The task was for attendees working individually to start to layout the site and to establish clear design ideas. We wanted cartoons of the site which set out the routes and connection – drawing using the black felt pen, the development areas – using the red pen, and the green spaces – you guessed it using the green pen. It was not long before people were asking for a blue pen as lakes; wetlands and the like began to be considered. At first the room was quite as people worked quietly deep in thought. Then the room came alive as people began to look at each other work and debate their ideas. So we have 40 different plans for the site. All were pinned up and reviewed as a group. I was struck by the quality of the thinking. All these plans will be pinned up on Saturday from 12-2pm. There were many creative leaps and I particularly liked the idea of retaining striking views towards the peaks and creating new wetland and water spaces.
Some people were concerned that we didn’t have sufficient information to start to design the site.
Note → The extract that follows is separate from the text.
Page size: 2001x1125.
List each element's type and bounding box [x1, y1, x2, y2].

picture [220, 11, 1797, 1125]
But this concern way promptly addressed by a technical panel review covering a wide range of topics. This started with a view from the landowner BAE Systems design team. They made clear that generating a commercial return for the site is a priority; but that they do also value the legacy of the site and that they want to do a proper job and create a high quality place.
From education and health it was good to see the two Councils working together to present a clear agenda. A primary school is likely to be needed with major new residential development. In terms of health, the picture is not so clear cut with existing health centres having a key role to play. Healthy lifestyles and general wellbeing were also underlined as important. For example, places to play outside and to exercise and the ability to walk and cycle through the scheme, could all be supported by the design.
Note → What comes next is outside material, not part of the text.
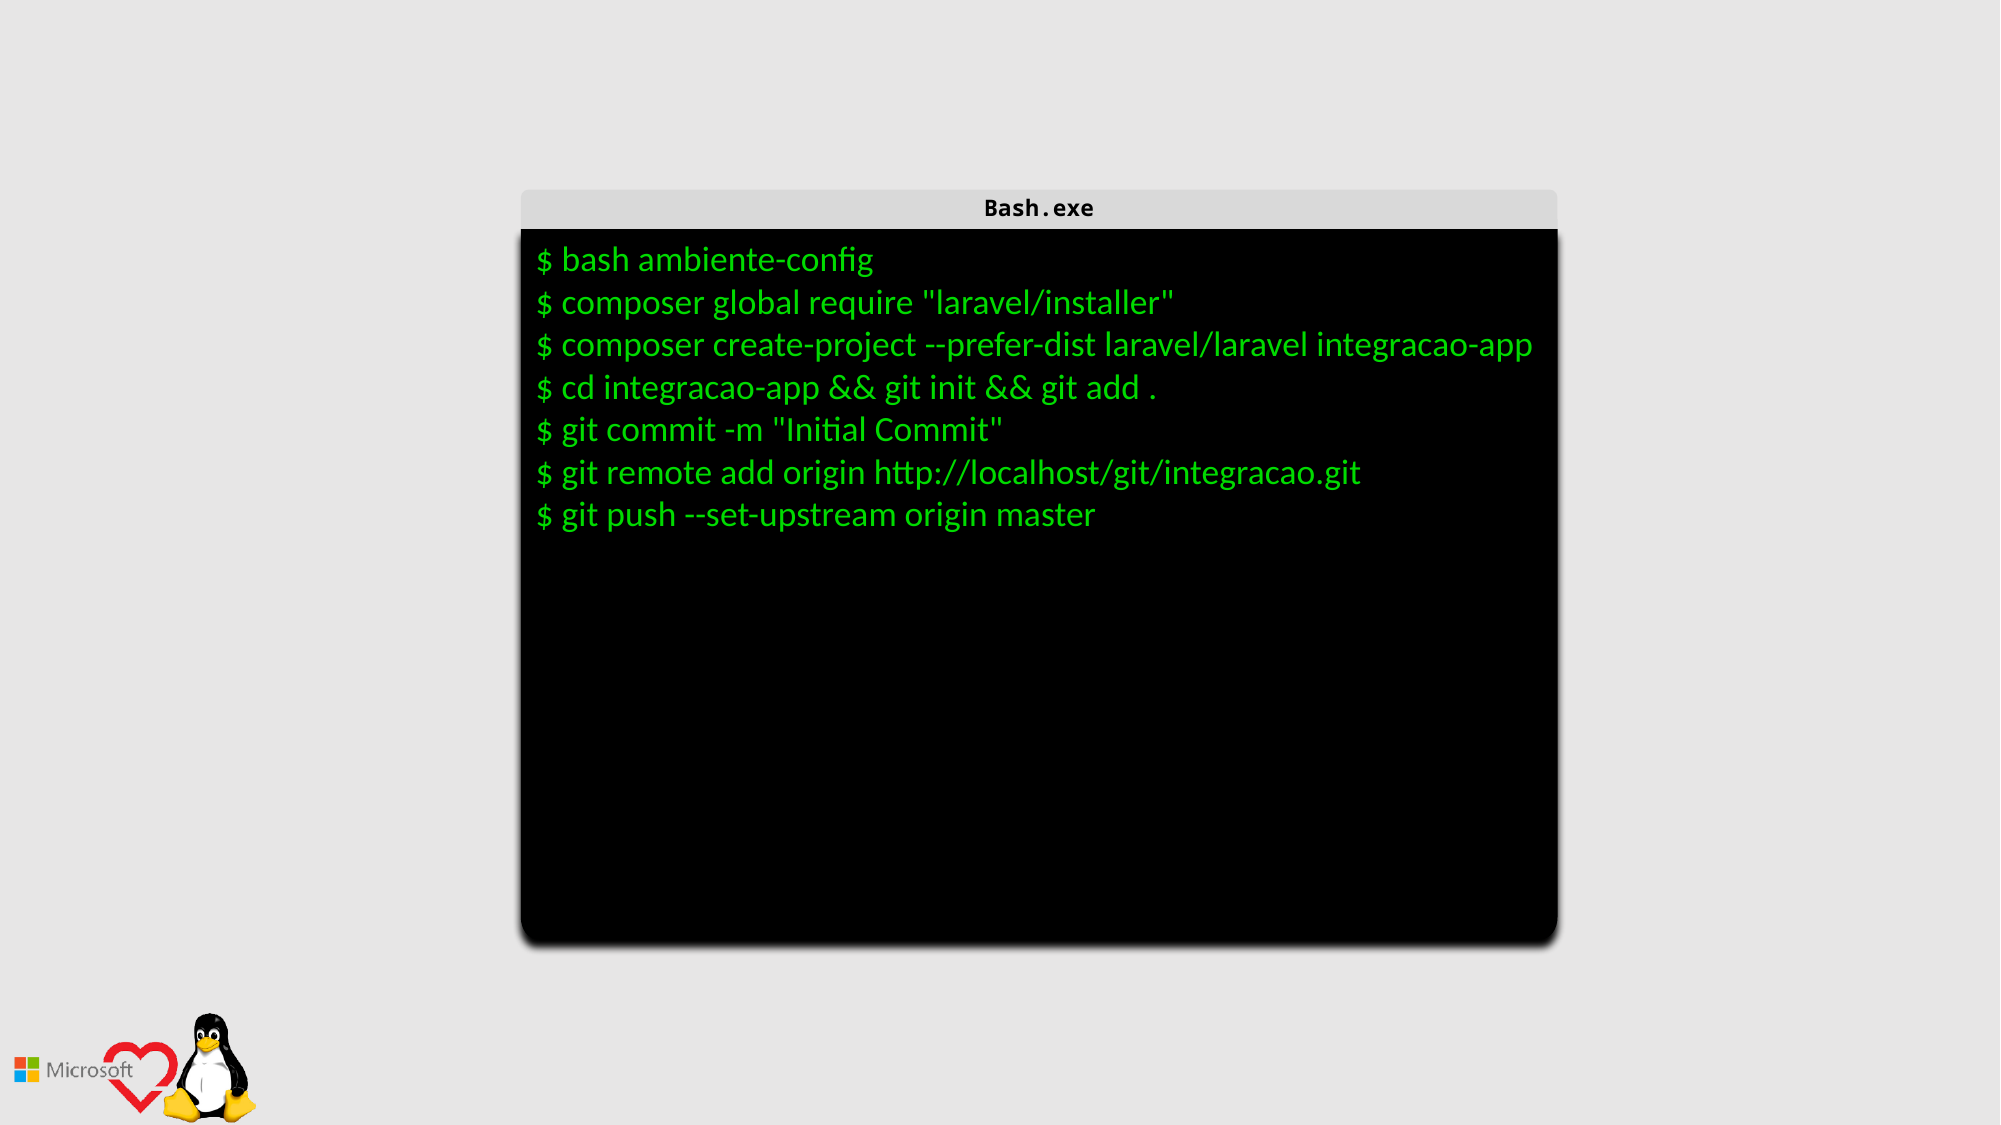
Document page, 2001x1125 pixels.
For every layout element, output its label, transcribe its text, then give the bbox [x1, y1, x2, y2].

title Bash.exe [520, 189, 1558, 229]
picture [0, 1006, 256, 1125]
text_box $ bash ambiente-config $ composer global require "laravel/installer" $ composer create-project --prefer-dist laravel/laravel integracao-app $ cd integracao-app && git init && git add . $ git commit -m "Initial Commit" $ git remote add origin http://localhost/git/integracao.git $ git push --set-upstream origin master [520, 229, 1558, 587]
The landscape perspective was also set out and the need to work with existing ecology and habitats was underlined. The development could also create improved conditions for wildlife. As yet there have been no detailed surveys and this will be addressed going forward by the landowner.
Heritage and the special history of the site were also described. Whilst none of the buildings on the site are architecturally valuable or protected by listings the original AVRO hanger and heritage centre were described as being important. There will also need to be orientation and a way of telling the storey of the site even if buildings and the runway are removed.
The transport position was also described by the land owners design team and whilst there is no traffic modelling available yet the key principle is that there should be no increase in peak hour traffic (based on when the site was fully active) without investment in new or improved infrastructure.
The need for sustainable development was underline in both the planning and regeneration presentations. The site has a development future and that was not in question. The nature, scale and type of development, needs to be explored and this will include a requirement for affordable housing for local people. It was noted that this is a major inward investment opportunity and that the involvement of local people in the Design Enquiry reflects the Governments Localism agenda and the Councils will take the outcomes of this very seriously.
OK… so another intensive day with a lot of ground covered. We have lots more information and the basics of the planning and infrastructure requirements. We have 40 different site designs and lots of great ideas. And the intention on Thursday is to take all of this work on to the next stage.